In Abstract 19, RJ Barnard and colleagues studied the potential occurrence of HCV drug resistance against a novel HCV protease inhibitor termed MK-5172. They showed that no viral rebound was observed in treated individuals but that selection of resistance did occur in five patients. However, the viruses that contained mutations associated with drug resistance were not fit. Further studies will be necessary to further clarify the extent to which drug resistance is likely to develop against this novel and highly effective inhibitor of HCV protease activity.

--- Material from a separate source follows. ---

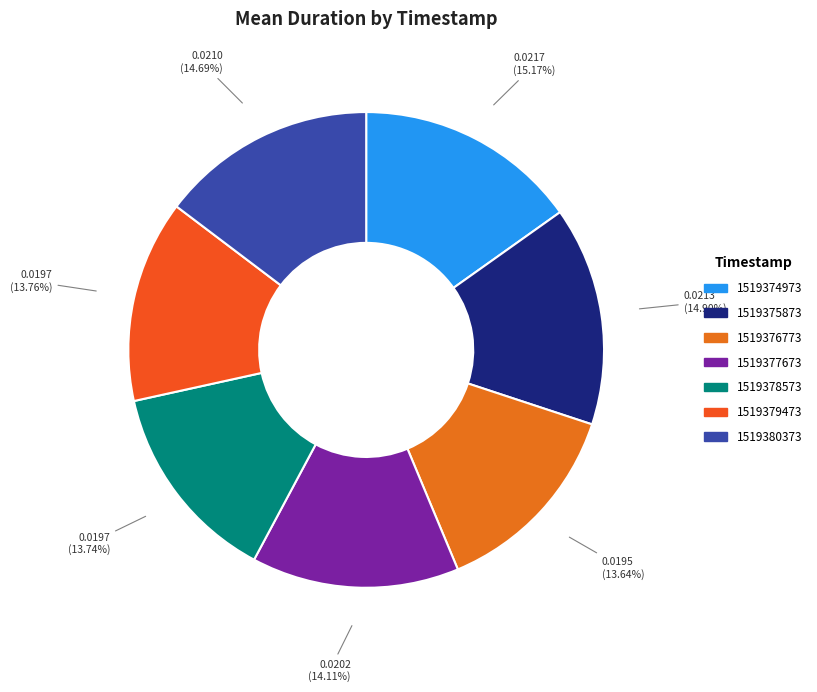

The 1519374973 slice represents 20% of the pie. True or false?

False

O. Lenz and colleagues in Abstract 20 reported on resistance against TMC435 in the context of the PILLAR and ASPIRE phase IIB clinical trials. TMC435 is an investigational once daily NS3/4A protease inhibitor that has yielded sustainable virologic response in a high proportion of cases. The results show that the development of resistance against this agent was relatively rare but that patterns of drug resistance may differ between genotypes 1a and 1b. This study is important because the PILLAR trial was conducted among drug-naïve individuals whereas ASPIRE was performed among patients who had previously been treated with various anti-HCV drugs. The fact that similar results were obtained in both of these studies indicates that drug resistance against TMC435 is unlikely to be significantly different in the context of drug- experienced vs drug-naïve individuals.

In Abstract 23, R. Russell et al reported on a novel method to quantify genetic barriers for the development of drug resistance in HCV.  They began work with a R251W virus that was mutated in the NS5B region and carried out sequence analyses on spontaneous revertants.  The results  showed that the generation of transitions  took  place more often than that of transversions in a system that minimizes the effects of viral fitness and levels of drug resistance. This work is important and may also have applicability to other viral systems.